A few minutes later she closed the little red book. There were four possibles in New York City although one of these was the colleague Toni had mentioned, Michael Koganovitch. Loretta had an obscure notion, which she knew she would be hard put to
justify, that a man who had published a scholarly study of Derrida was unlikely to get his kicks from telephone sex. That left three. Loretta hesitated, inhibited equally by the lateness of the hour and by the fact that she had no idea what she would do if someone answered. Then, telling herself not to be a wimp, she could always hang up without speaking, she pulled the phone towards her and tried the first number. She held her breath as it connected, trying to think of something to say if Michael Day picked up the phone — or his wife, or his boyfriend, or his mother; the possibilities were endless. Listening to the ringing tone, she gradually relaxed as it became clear that, whoever he was, neither Michael Day nor any other member of his household was at home. Returning to her notebook, she read the next number aloud as she dialled, as if by doing so she could give herself confidence.

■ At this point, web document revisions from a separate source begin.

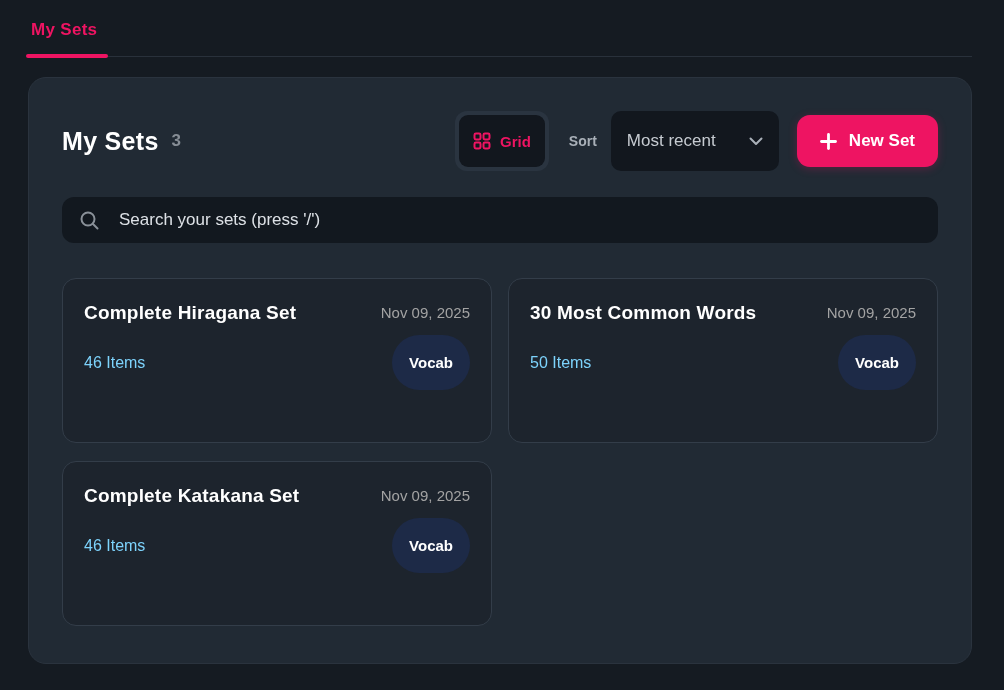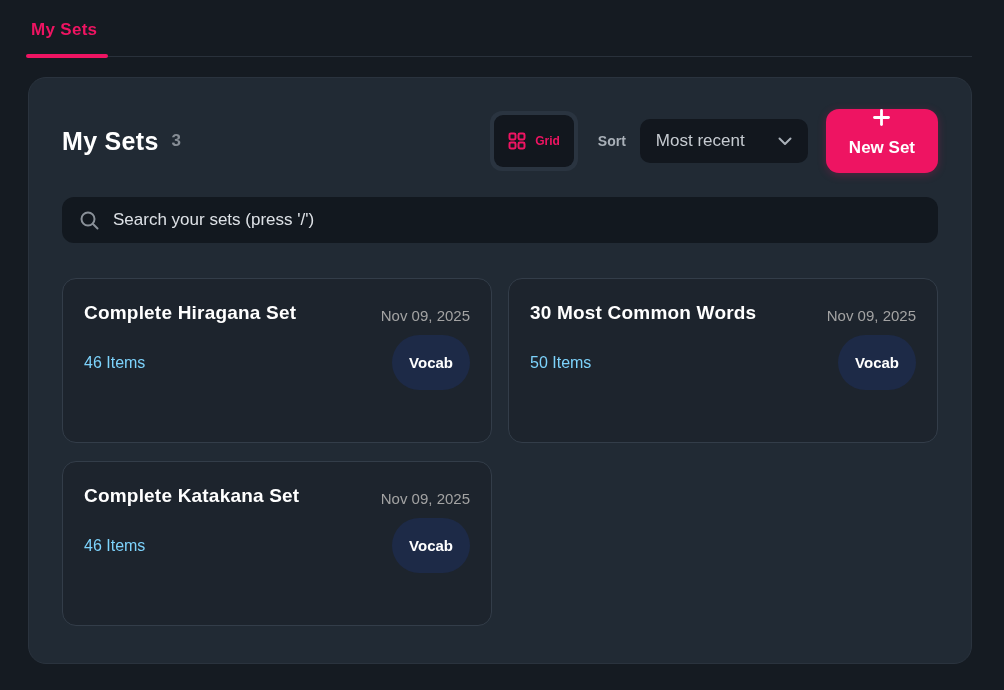--- a/index.html
+++ b/index.html
@@ -58,62 +58,61 @@
     background:#2a3440;
     border-radius:12px;
     padding:4px;
     display:flex;
     align-items:center;
   }
   .toggle-btn {
     display:flex; align-items:center; gap:9px;
     padding:17px 14px;
     border-radius:9px;
-    font-size:12px; font-weight:700;
+    font-size:15px; font-weight:700;
     border:none; background:transparent;
     font-family:inherit;
     cursor:pointer;
     color:#ccd2d8;
   }
   .toggle-btn.active { background:#12171e; color:#ee1462; }
 
   .sort-label { margin:0 14px 0 20px; color:#a9b0b8; font-size:14px;font-weight:bold; }
 
   .sort-dropdown {
     background:#12171e;
     border-radius:10px;
-    height:44px;
+    height:60px;
     min-width:168px;
     padding:0 16px;
     display:flex; align-items:center; justify-content:space-between; gap:16px;
     color:#c6cbd1; font-size:17px;
     border:none; font-family:inherit; cursor:pointer;
   }
 
   .new-set-btn {
     margin-left:18px;
     background:#ee1462;
     color:#ffffff;
-    height:64px;
+    height:52px;
     border-radius:13px;
     padding:0 23px;
     display:flex; align-items:center; gap:12px;
     font-size:17px; font-weight:700;
     border:none; font-family:inherit; cursor:pointer;
     box-shadow:0 2px 8px rgba(238,20,98,.25);
-    flex-direction:column;
   }
 
   
   .search-bar {
     margin-top:30px;
     background:#12181f;
     border-radius:12px;
     height:46px;
-    display:flex; align-items:center; gap:13px;
+    display:flex; align-items:center; gap:19px;
     padding:0 17px;
   }
   .search-bar input {
     flex:1;
     background:transparent; border:none; outline:none;
     color:#e3e7ea; font-size:17px;
     font-family:inherit;
   }
   .search-bar input::placeholder { color:#dde1e6; opacity:1; }
 
@@ -125,21 +124,21 @@
     gap:18px 16px;
   }
   .card {
     height:165px;
     background:#1d242d;
     border:1px solid #333d49;
     border-radius:14px;
     padding:23px 21px;
     cursor:pointer;
   }
-  .card-top { display:flex; justify-content:space-between; align-items:flex-end; gap:20px; }
+  .card-top { display:flex; justify-content:space-between; align-items:flex-start; gap:20px; }
   .card-title { color:#ffffff; font-size:19px; font-weight:700; letter-spacing:.2px; }
   .card-date { color:#a3a3a3; font-size:15px; margin-top:2px; white-space:nowrap; }
   .card-bottom { display:flex; justify-content:space-between; align-items:center; margin-top:11px; }
   .card-items { color:#7dd3fc; font-size:16px; }
   .badge {
     background:#1d2a47;
     color:#ffffff;
     font-size:15px; font-weight:700;
     padding:19px 17px;
     border-radius:999px;

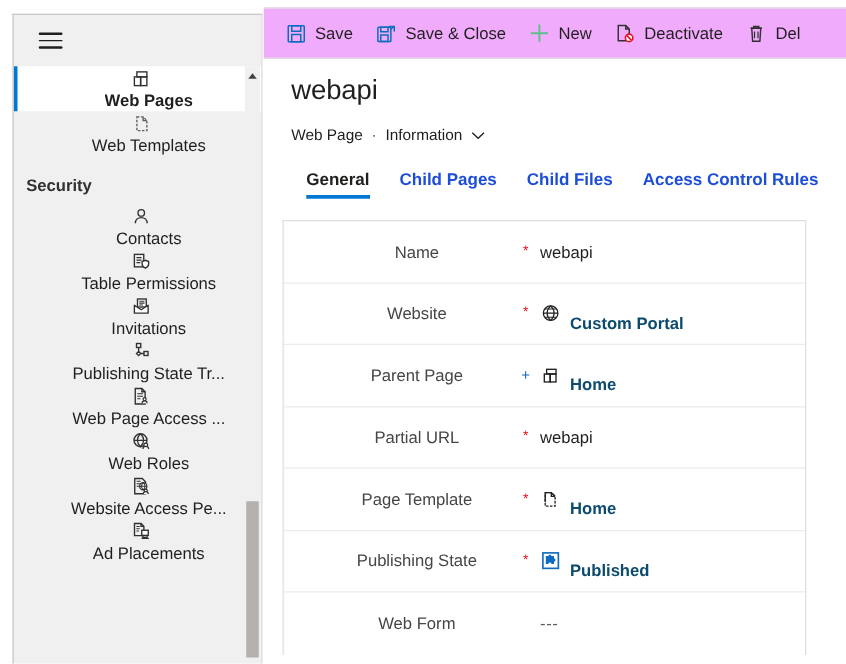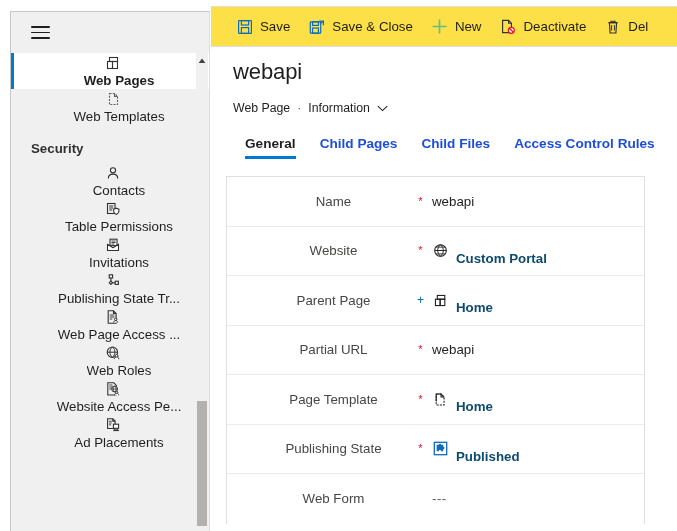--- a/index.html
+++ b/index.html
@@ -65,21 +65,21 @@
   .nav-item.selected::before {
     content: "";
     position: absolute;
     left: 0; top: 0; bottom: 0;
     width: 3px;
     background: #0078d4;
   }
   .nav-group {
     height: 38px;
     display: flex; align-items: flex-end;
-    padding-left: 20px; padding-bottom: 7px;
+    padding-left: 10px; padding-bottom: 7px;
     font-size: 13.3px;
     font-weight: 600;
     color: #323130;
   }
 
   
   #sm-scroll {
     position: absolute;
     right: 1px; top: 41px;
     width: 12px; bottom: 0;
@@ -107,22 +107,22 @@
   }
 
   
   #cmdbar {
     position: absolute;
     left: 0; top: 6px; right: 0;
     height: 41px;
     border-top: 1px solid #e1dfdd;
     border-bottom: 1px solid #e1dfdd;
     display: flex; align-items: center;
-    padding-left: 16px;
-    background: #fde047;
+    padding-left: 8px;
+    background: #f0abfc;
     overflow: hidden;
     white-space: nowrap;
   }
   .cmd {
     display: flex; align-items: center;
     height: 40px;
     padding: 0 9px;
     font-size: 13.3px;
     color: #201f1e;
     cursor: pointer;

It rang twice, she heard a click, and suddenly her ears were blasted by music so loud that she automatically moved the receiver away from her ear. It faded and a recording began: ‘Hi, this is Michael Lindsay. If you're calling to offer me the lead role in an exciting new Broadway production, leave a message and I'll call you right back. Or you can try my agent, Frank Sussman, at Actors Unlimited.' Loretta gripped the receiver, her knuckles white, as the familiar, confident voice rapped out the agency's telephone number. ‘Otherwise, if your call is social, leave your name and number.' There was another burst of music, this time something lush and romantic which might have come from a film score, and a single long tone; apparently no one else had left a message that evening, which suggested that Michael Lindsay had not been out for long.

Loretta returned the receiver to its cradle, stunned by her discovery that Michael wasn't just a friend of Toni's — she had found his name a couple of lines above her own in the Ls — but an
actor.
Immediately she felt better about being taken in, he was clearly used to changing his voice and accent, and it occurred to her that he might even have acted the part of a detective in a play. Still not quite able to believe it, Loretta picked up the receiver
and dialled the number again. This time, taking the precaution of holding the phone a little way from her ear, she was able to make out the words of the song, a woman's voice complaining tonelessly, almost hypnotically, ‘I feel small when I am next to you, I feel big when I forget you, I feel small when I am next to you, I feel big when I forget you.' It seemed nastily appropriate after the lengths Michael Lindsay had gone to in tormenting her and she stabbed her finger on to the rest, cutting the connection as soon as she heard his voice.